Görev 1
Hukuk yüksek lisans programını anlatan metne göre programdan bugüne kadar kaç öğrenci mezun olmuş?
Görev 2
Hukuk yüksek lisans programını anlatan metnin "Onuncu yılını dolduran" ile başlayıp "kavranması anlamına gelmektedir." ile biten kısmını düzenleyerek yeniden yazın. Bunu yaparken "küreselleşme" yerine "globalleşme" koyun.

Metinden Alıntı
================================

Onuncu yılını dolduran Hukuk Yüksek Lisans Programı, insan hakları ve ekonomi hukuku alanında yeniliklerin takipçisi.
Hukuk eğitimi, yüzyıllara varan gelenekleri olan bir eğitim dalı. Fakat küreselleşme olgusu, her konuda olduğu gibi ulus devlet ve ulusal hukuk anlayışı üzerinde de büyük bir etki yaratırken, hukuk eğitiminin tasarımının da yeniden gözden geçirilmesini gerektirmektedir. Bu durum, lisans eğitiminde olduğu kadar yüksek lisans eğitminin tasarlanmasında da geçerli. Öte yandan, hukuki yöntemin, hayattaki tüm ilişkilerimizin yegâne tasarım biçimi olmadığı da unutulmamalıdır. Bu nedenle iyi bir hukuk yüksek lisans eğitiminin, farklı inceleme alanlarına ilişkin çok disiplinli bir bakışı göz ardı etmemesi esastır. Bu durum, insan ilişkilerinin düzenlenmesini hedefleyen hukukun, sosyal ilişkiler içindeki gerçekliğinin de kavranması anlamına gelmektedir.
Ekonomi ve insan hakları hukuku ön planda
Bu parametrelere göre tasarlanan İstanbul Bilgi Üniversitesi’ndeki Hukuk Yüksek Lisans Programı, 2001 yıl güz döneminde ilk defa öğrenci almaya başladı. Bu yıl 10. yılını dolduran programdan bugüne kadar toplam 427 öğrenci mezun olmuştur. Halen 450 öğrenci eğitimine devam etmektedir Hukuk Fakültesi Dekanı Prof. Dr. Turgut Tarhanlı, programla ilgili hazırlık çalışmalarında, iki temel konuyu çok önemsediklerini ve ön planda tuttuklarını belirtiyor. Bunlardan ilkinin, geleneksel hukuk yüksek lisans eğitiminden farklı bir bakış açısının benimsenmesi olduğunu ifade eden Tarhanlı, programın akademik yapısının, günümüz dünyasındaki ilişkiler ortamının iki temel eksenini ifade eden, insan hakları ve ekonomi üzerinde şekillendirildiğini dile getiriyor. “Amacımız; öğrencilerin, hukukun ve hukuki düzenlemelerin doğasını, ulusal ve uluslararası alandaki gelişim seyrini kavrayabilmelerine; hem insan haklarının etkisi hem de ekonomik ilişkiler bakımından küreselleşen bir dünyada ortaya çıkan yeni hukuksal ilişkileri tanımlayabilmelerine; karşılaşılan sorunların çözümünde gerekli olan disiplinlerarası bakış açısını edinebilmelerine elverişli bir eğitim sunmaktır” diyen Tarhanlı, öğrenci odaklı bir eğitim anlayışı çerçevesinde, öğrencilere kendi yönelimlerini dikkate alarak uzmanlaşmalarına, kendi yollarını bulmaları ve bunu geliştirmelerine yardımcı olacak bir program oluşturulduğunu söylüyor. Tarhanlı, “On yıldır elde ettiğimiz ilgi ve başarılı sonuçlar, bu hedefimize varma yolunda kendimizi iyi sunduğumuzu ifade ediyor” diyor.

================================

(Kaydedilen girişler)

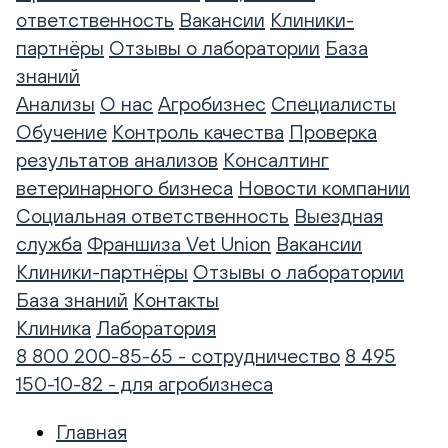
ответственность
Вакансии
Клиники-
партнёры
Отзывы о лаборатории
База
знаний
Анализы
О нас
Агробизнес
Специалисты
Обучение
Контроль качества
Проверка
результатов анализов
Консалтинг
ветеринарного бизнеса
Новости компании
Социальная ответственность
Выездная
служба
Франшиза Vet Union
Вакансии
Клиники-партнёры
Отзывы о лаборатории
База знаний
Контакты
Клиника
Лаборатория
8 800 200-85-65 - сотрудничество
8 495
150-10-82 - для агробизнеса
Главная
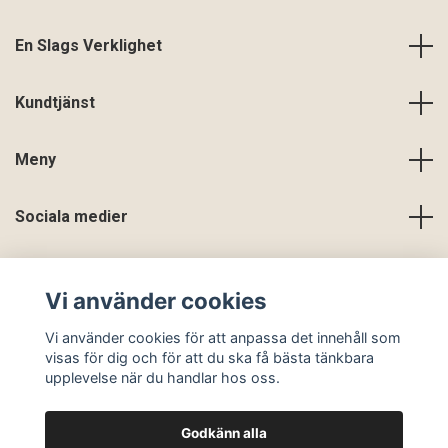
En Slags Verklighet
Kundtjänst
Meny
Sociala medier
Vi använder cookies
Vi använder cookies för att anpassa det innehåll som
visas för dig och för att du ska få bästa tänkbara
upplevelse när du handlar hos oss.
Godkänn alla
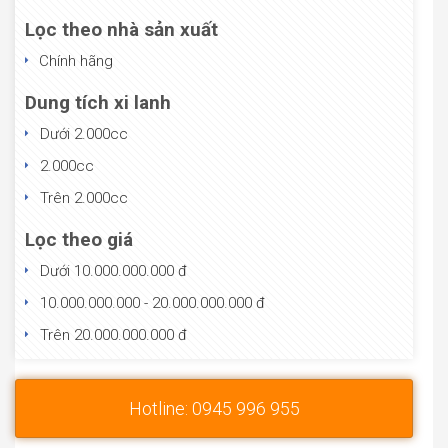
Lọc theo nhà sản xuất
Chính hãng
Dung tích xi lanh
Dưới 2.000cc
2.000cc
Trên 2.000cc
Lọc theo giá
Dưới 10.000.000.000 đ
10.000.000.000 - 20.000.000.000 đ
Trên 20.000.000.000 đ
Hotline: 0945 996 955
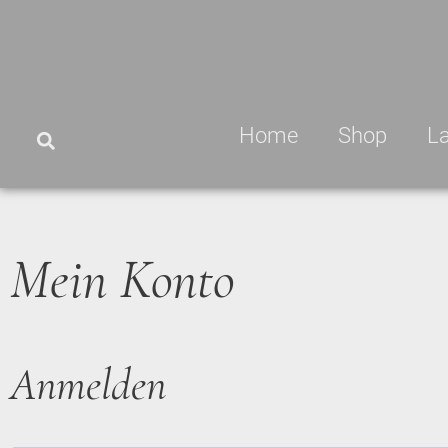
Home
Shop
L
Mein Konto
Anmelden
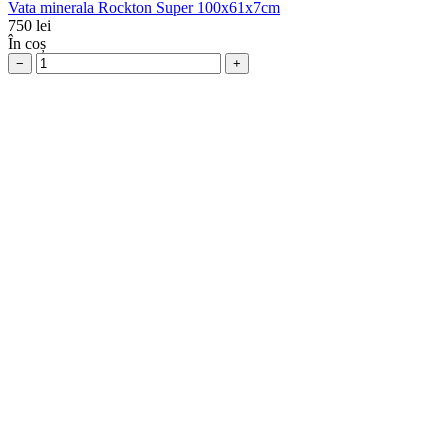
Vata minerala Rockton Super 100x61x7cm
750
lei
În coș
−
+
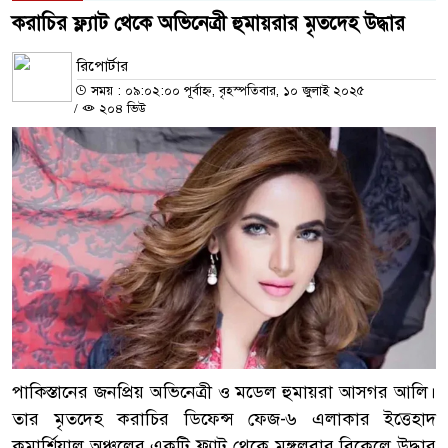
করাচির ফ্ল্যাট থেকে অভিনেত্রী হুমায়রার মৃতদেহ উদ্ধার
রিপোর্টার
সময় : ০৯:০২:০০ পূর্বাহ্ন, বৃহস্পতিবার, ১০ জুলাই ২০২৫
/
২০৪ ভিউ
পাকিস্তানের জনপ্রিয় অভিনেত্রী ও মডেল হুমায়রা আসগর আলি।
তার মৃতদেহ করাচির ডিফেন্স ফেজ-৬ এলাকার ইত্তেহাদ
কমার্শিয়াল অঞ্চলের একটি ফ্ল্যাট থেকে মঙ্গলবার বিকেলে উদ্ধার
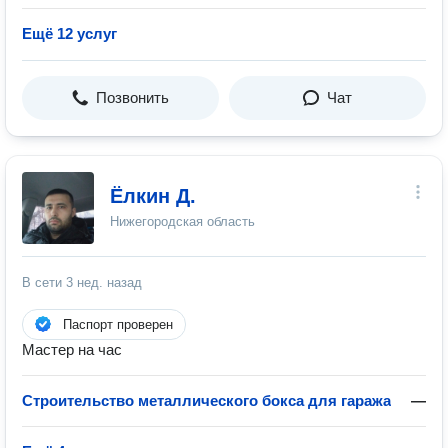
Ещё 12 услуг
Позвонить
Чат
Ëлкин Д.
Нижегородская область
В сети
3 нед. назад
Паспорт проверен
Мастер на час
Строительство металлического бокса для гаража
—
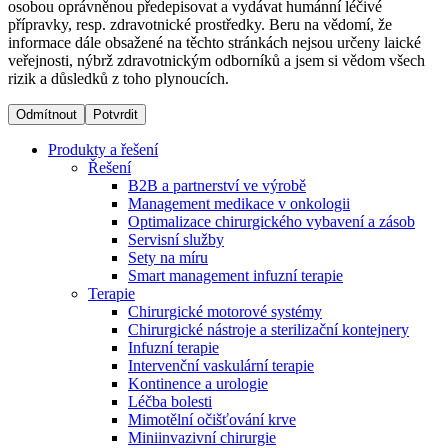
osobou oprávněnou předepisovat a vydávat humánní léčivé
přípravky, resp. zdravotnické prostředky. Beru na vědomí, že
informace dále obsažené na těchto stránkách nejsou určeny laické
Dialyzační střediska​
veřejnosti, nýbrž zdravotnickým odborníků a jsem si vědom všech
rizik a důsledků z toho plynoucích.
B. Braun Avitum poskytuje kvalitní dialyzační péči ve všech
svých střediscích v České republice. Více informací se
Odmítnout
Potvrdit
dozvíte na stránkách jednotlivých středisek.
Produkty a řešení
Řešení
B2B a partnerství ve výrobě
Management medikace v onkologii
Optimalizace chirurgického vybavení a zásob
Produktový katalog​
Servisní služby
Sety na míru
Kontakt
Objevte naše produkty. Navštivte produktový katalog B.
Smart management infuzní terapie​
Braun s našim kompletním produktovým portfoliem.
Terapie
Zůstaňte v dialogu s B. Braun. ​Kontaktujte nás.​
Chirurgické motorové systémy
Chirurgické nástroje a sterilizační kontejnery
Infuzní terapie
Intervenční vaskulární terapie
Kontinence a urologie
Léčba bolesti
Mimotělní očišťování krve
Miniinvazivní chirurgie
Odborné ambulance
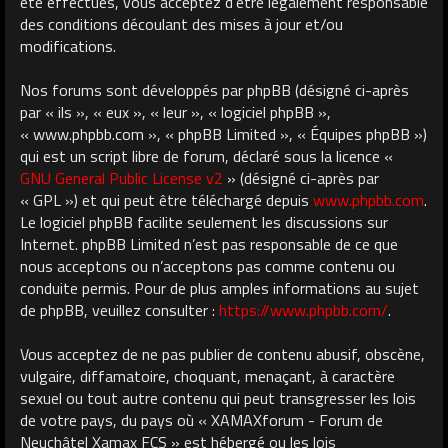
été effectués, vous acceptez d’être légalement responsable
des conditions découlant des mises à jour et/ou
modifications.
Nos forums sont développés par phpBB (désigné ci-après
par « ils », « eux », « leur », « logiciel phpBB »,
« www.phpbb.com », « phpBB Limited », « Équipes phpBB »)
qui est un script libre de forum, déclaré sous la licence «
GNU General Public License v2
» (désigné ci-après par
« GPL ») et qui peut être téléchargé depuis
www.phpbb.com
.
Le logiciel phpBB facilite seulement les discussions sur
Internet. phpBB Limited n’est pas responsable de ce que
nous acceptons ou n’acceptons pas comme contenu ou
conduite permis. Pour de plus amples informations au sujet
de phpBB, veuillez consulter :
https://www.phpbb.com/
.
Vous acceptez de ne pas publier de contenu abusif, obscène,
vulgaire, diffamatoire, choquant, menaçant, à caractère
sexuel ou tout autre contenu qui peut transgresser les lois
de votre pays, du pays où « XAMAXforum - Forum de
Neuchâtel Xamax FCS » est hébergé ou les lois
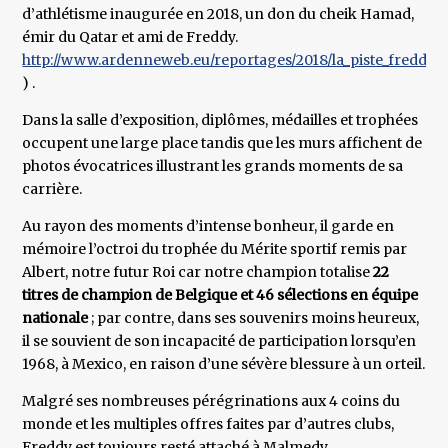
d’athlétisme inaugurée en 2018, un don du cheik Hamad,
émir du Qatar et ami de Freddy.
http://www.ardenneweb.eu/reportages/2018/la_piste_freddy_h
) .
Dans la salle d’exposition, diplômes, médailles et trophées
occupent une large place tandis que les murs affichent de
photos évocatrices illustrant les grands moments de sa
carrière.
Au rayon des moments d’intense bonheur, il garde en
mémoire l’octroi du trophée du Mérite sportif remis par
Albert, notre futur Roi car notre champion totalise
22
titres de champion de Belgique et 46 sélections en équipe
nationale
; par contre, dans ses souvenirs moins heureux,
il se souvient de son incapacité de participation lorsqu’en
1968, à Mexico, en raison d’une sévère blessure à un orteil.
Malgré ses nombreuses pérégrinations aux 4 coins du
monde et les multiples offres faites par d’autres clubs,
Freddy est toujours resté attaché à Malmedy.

================================

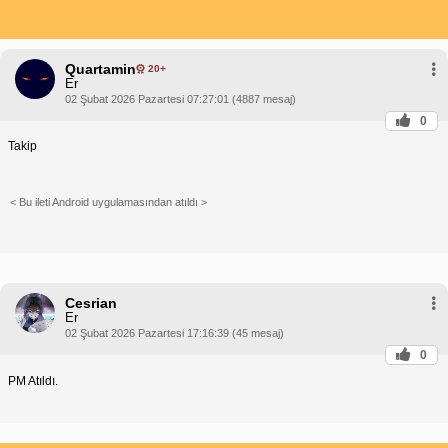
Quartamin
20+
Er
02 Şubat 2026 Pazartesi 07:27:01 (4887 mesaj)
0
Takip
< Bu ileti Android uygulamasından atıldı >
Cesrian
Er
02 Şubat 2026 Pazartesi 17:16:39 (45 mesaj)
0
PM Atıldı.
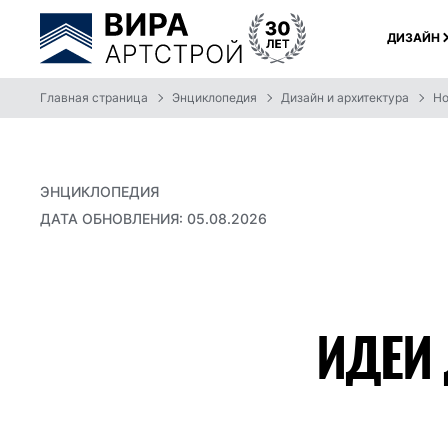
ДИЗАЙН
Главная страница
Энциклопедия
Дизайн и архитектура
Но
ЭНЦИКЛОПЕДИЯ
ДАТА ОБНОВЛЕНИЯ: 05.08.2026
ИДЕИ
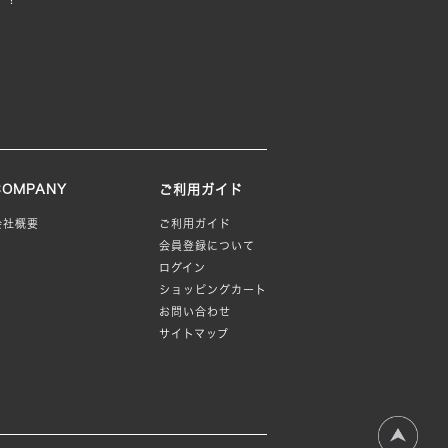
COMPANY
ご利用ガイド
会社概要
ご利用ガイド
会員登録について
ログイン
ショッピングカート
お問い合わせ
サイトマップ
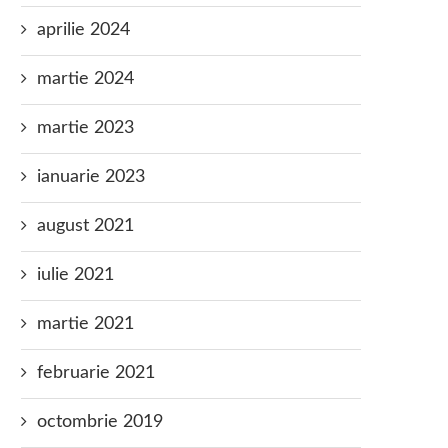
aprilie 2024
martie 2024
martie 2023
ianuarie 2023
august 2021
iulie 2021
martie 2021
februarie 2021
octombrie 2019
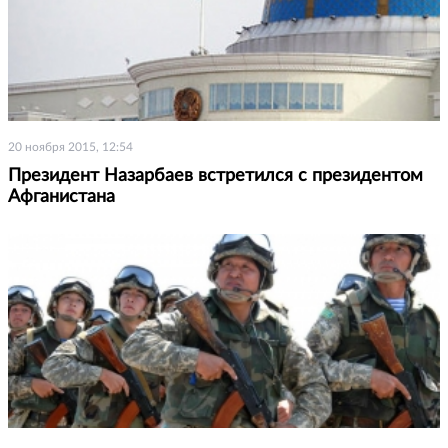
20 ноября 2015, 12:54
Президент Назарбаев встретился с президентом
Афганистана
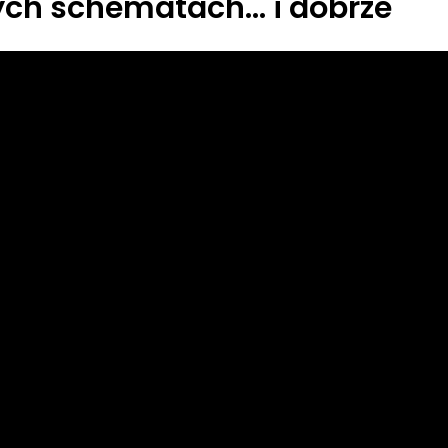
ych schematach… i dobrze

================================

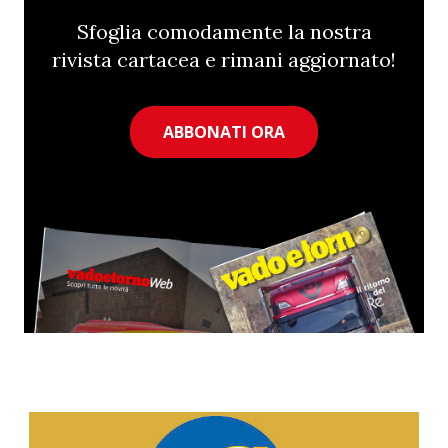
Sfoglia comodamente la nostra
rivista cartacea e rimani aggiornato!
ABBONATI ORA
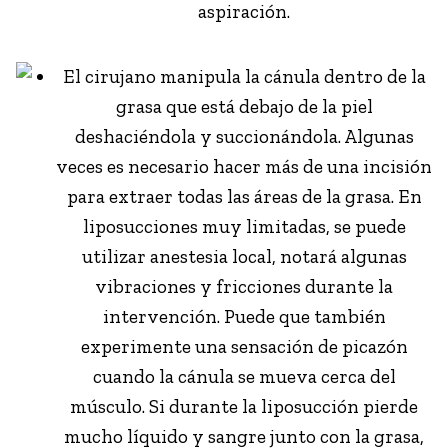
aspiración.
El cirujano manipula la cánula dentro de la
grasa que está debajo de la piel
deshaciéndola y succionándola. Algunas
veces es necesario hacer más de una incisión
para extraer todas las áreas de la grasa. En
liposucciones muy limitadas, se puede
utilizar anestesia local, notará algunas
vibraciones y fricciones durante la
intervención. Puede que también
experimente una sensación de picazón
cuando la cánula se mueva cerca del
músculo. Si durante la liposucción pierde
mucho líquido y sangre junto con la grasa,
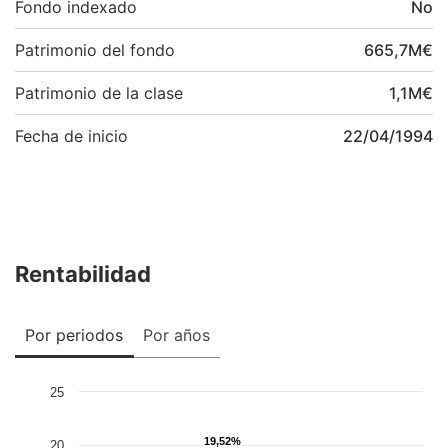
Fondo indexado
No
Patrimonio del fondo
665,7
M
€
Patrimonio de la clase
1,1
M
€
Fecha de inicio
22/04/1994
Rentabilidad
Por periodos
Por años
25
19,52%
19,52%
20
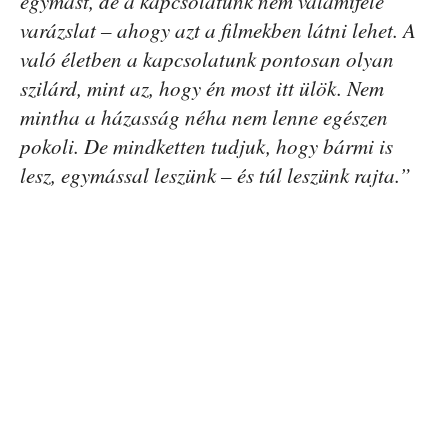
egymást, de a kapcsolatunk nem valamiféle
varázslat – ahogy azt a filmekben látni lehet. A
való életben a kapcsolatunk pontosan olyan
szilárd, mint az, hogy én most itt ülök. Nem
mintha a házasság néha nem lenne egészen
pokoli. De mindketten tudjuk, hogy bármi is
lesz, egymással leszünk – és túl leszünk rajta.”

================================

Görevin Çözümü 1
Programdan bugüne kadar toplam 427 öğrenci mezun olmuş.

Görevin Çözümü 2
Onuncu yılını dolduran Hukuk Yüksek Lisans Programı, insan hakları ve ekonomi hukuku alanında yeniliklerin takipçisi.
Hukuk eğitimi, yüzyıllara varan gelenekleri olan bir eğitim dalı. Fakat globalleşme olgusu, her konuda olduğu gibi ulus devlet ve ulusal hukuk anlayışı üzerinde de büyük bir etki yaratırken, hukuk eğitiminin tasarımının da yeniden gözden geçirilmesini gerektirmektedir. Bu durum, lisans eğitiminde olduğu kadar yüksek lisans eğitminin tasarlanmasında da geçerli. Öte yandan, hukuki yöntemin, hayattaki tüm ilişkilerimizin yegâne tasarım biçimi olmadığı da unutulmamalıdır. Bu nedenle iyi bir hukuk yüksek lisans eğitiminin, farklı inceleme alanlarına ilişkin çok disiplinli bir bakışı göz ardı etmemesi esastır. Bu durum, insan ilişkilerinin düzenlenmesini hedefleyen hukukun, sosyal ilişkiler içindeki gerçekliğinin de kavranması anlamına gelmektedir.